Book Review: Madison Weatherbee—The Different Dachshund

Madison Weatherbee—The Different Dachshund cover with New York City background
NYC Photo: roman_slavik/iStock/Thinkstock

Animal advocate, college professor and blogger Barbara Anne Kirshner spent years teaching high school English and thinking about the book she wanted to write, but it wasn’t until she left public education that Kirshner finally completed her first children’s chapter book, Madison Weatherbee—The Different Dachshund.

Written in the spirit of stories like E.B. White’s Stuart Little and Disney/Pixar’s Finding Nemo, the book, illustrated with cute and quirky images throughout, tells the tale of a displaced dachshund who embarks on a great adventure to find the love and companionship she so desperately needs in a not-always-friendly world.
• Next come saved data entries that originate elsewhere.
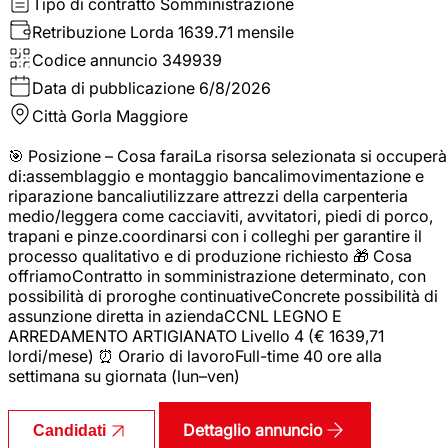
Tipo di contratto
Somministrazione
Retribuzione Lorda
1639.71 mensile
Codice annuncio
349939
Data di pubblicazione
6/8/2026
Città
Gorla Maggiore
🎯 Posizione – Cosa faraiLa risorsa selezionata si occuperà
di:assemblaggio e montaggio bancalimovimentazione e
riparazione bancaliutilizzare attrezzi della carpenteria
medio/leggera come cacciaviti, avvitatori, piedi di porco,
trapani e pinze.coordinarsi con i colleghi per garantire il
processo qualitativo e di produzione richiesto 🎁 Cosa
offriamoContratto in somministrazione determinato, con
possibilità di proroghe continuativeConcrete possibilità di
assunzione diretta in aziendaCCNL LEGNO E
ARREDAMENTO ARTIGIANATO Livello 4 (€ 1639,71
lordi/mese) ⏰ Orario di lavoroFull-time 40 ore alla
settimana su giornata (lun–ven)
Dettaglio annuncio
Candidati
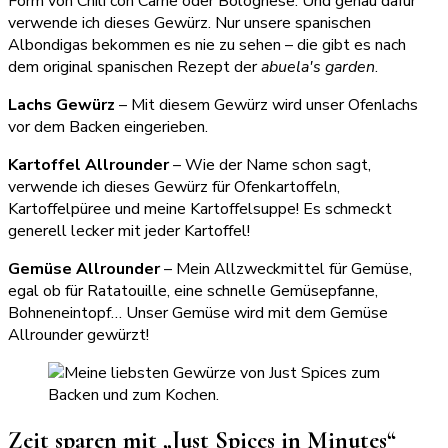
Form von Chili con Carne oder Bolognese. Und genau dafür
verwende ich dieses Gewürz. Nur unsere spanischen
Albondigas bekommen es nie zu sehen – die gibt es nach
dem original spanischen Rezept der
abuela's garden
.
Lachs Gewürz
– Mit diesem Gewürz wird unser Ofenlachs
vor dem Backen eingerieben.
Kartoffel Allrounder
– Wie der Name schon sagt,
verwende ich dieses Gewürz für Ofenkartoffeln,
Kartoffelpüree und meine Kartoffelsuppe! Es schmeckt
generell lecker mit jeder Kartoffel!
Gemüse Allrounder
– Mein Allzweckmittel für Gemüse,
egal ob für Ratatouille, eine schnelle Gemüsepfanne,
Bohneneintopf… Unser Gemüse wird mit dem Gemüse
Allrounder gewürzt!
Zeit sparen mit „Just Spices in Minutes“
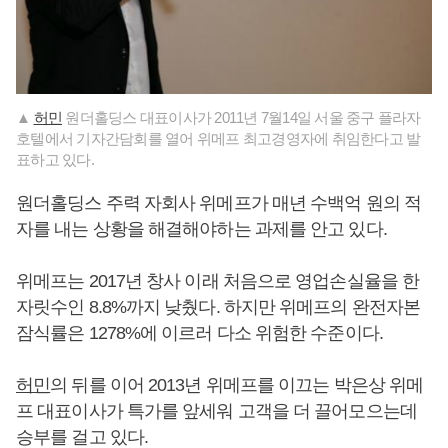
▲
허민
원더홀딩스 대표이사가 2011년 7월14일 서울 중구 플라자
호텔에서 기자간담회를 열어 위메프 최고경영자에 취임한다고 발
표하고 있다.
원더홀딩스 주력 자회사 위메프가 매년 수백억 원의 적
자를 내는 상황을 해결해야하는 과제를 안고 있다.
위메프는 2017년 창사 이래 처음으로 영업손실율을 한
자릿수인 8.8%까지 낮췄다. 하지만 위메프의 완전자본
잠식률은 1278%에 이르러 다소 위험한 수준이다.
허민
의 뒤를 이어 2013년 위메프를 이끄는 박은상 위메
프 대표이사가 특가를 앞세워 고객을 더 끌어모으는데
승부를 걸고 있다.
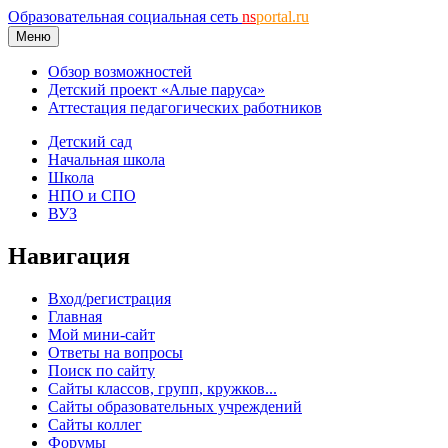
Образовательная социальная сеть
ns
portal.ru
Меню
Обзор возможностей
Детский проект «Алые паруса»
Аттестация педагогических работников
Детский сад
Начальная школа
Школа
НПО и СПО
ВУЗ
Навигация
Вход/регистрация
Главная
Мой мини-сайт
Ответы на вопросы
Поиск по сайту
Сайты классов, групп, кружков...
Сайты образовательных учреждений
Сайты коллег
Форумы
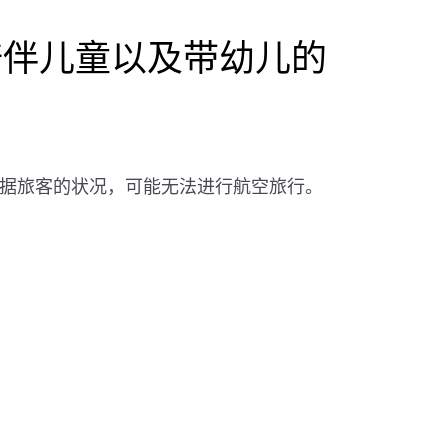
陪伴儿童以及带幼儿的
据旅客的状况，可能无法进行航空旅行。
Told from the perspective of the dachshund, who we’ll call Madison (though she doesn’t have a name, at first), the story begins at breeder Granny Muriel’s home in Missouri, where Madison lives with her mother and siblings. Unfortunately for her, Madison has a ridge of upturned hair on her back, making her appear imperfect and different from her brothers and sisters. Eventually, as each of them gets bought and taken to a new home before her, Madison finds herself left alone with her “Momma” and Granny Muriel.
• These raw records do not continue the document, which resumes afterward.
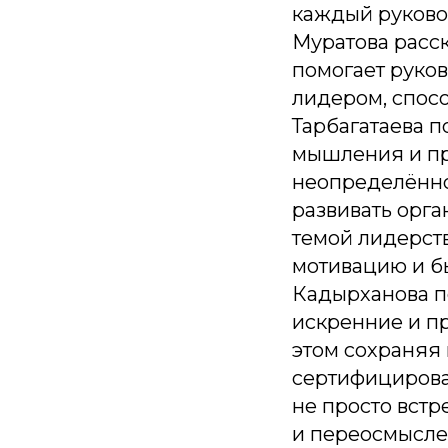
каждый руково
Муратова расск
помогает руков
лидером, спос
Тарбагатаева 
мышления и пр
неопределённо
развивать орг
темой лидерств
мотивацию и б
Кадырханова п
искренние и п
этом сохраняя 
сертифициров
не просто встр
и переосмысле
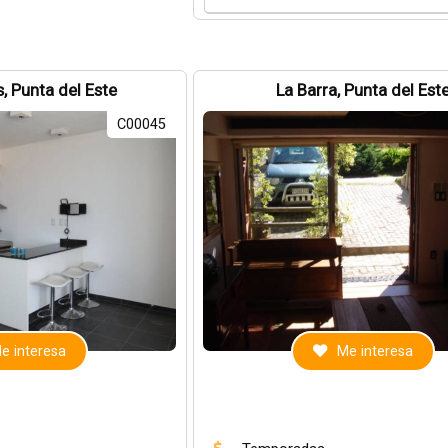
, Punta del Este
La Barra, Punta del Est
C00045
e interesa
Me interesa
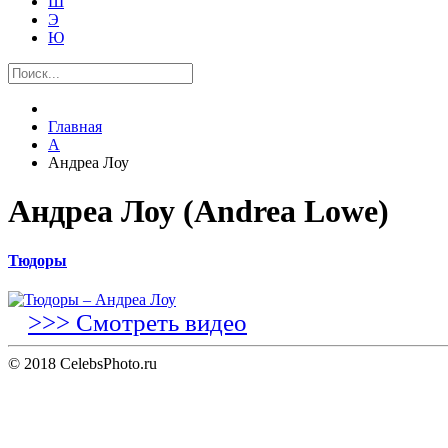
Ш
Э
Ю
Главная
А
Андреа Лоу
Андреа Лоу (Andrea Lowe)
Тюдоры
>>> Смотреть видео
© 2018 CelebsPhoto.ru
Apparently unadoptable, Madison is placed in a cage and sent of on a trip to New York City. Madison Weatherbee is told from the dog’s perspective, so we never quite learn her intended destination, but Kirshner does an excellent job of painting the emotional picture of a dog’s journey, leaving her mother and breeder, and being sent through a series of dark, loud and unfamiliar places on the way to whatever comes next.

In Madison’s case, she’s on a plane to JFK Airport in New York. And before we find out where Granny Muriel was sending her, Madison breaks free of her crate and begins her great adventure in one of the biggest city in the world.
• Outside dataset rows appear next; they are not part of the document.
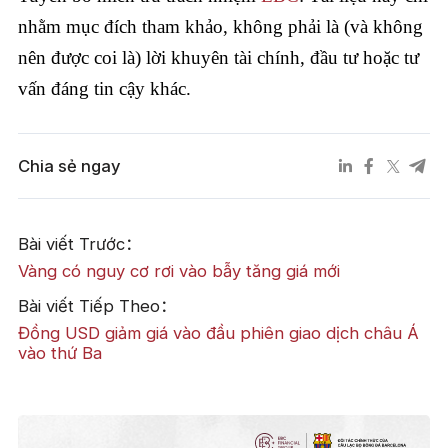
nhằm mục đích tham khảo, không phải là (và không
nên được coi là) lời khuyên tài chính, đầu tư hoặc tư
vấn đáng tin cậy khác.
Chia sẻ ngay
Bài viết Trước：
Vàng có nguy cơ rơi vào bẫy tăng giá mới
Bài viết Tiếp Theo：
Đồng USD giảm giá vào đầu phiên giao dịch châu Á
vào thứ Ba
Moving from place to place and escaping one perilous situation after another, the scared and confused Madison makes her way around Manhattan, visiting subway stations, dodging traffic, joining the Rockettes, momentarily, at Radio City Music Hall and marveling at the lights of Times Square. Along the way, she has run-ins with some shady characters, including a very theatrical cat, but Madison does end up meeting the right friends.

In the end, this little dachshund finds love and a new home on Long Island, thanks in part to the imperfection that kept her from being bought in the first place. And the reader is left with a warm feeling, while at the same time asking, was Madison headed to a shelter or a happy home before she escaped her cage? We’ll never really know.

Madison Weatherbee—The Different Dachshund is a very personal book for Kirshner, who wrote it about, and dedicated it to, her beloved dachshund Madison Weatherbee Jacoby Kirshner, who died far too young. This connection to her protagonist and her deep empathy for animals comes through in Kirshner’s ability to see the world from the dog’s perspective, from her joyful time as a young pup with family, to the traumatic trip to New York, the eventual relief of finding another safe place and, finally, her forever family.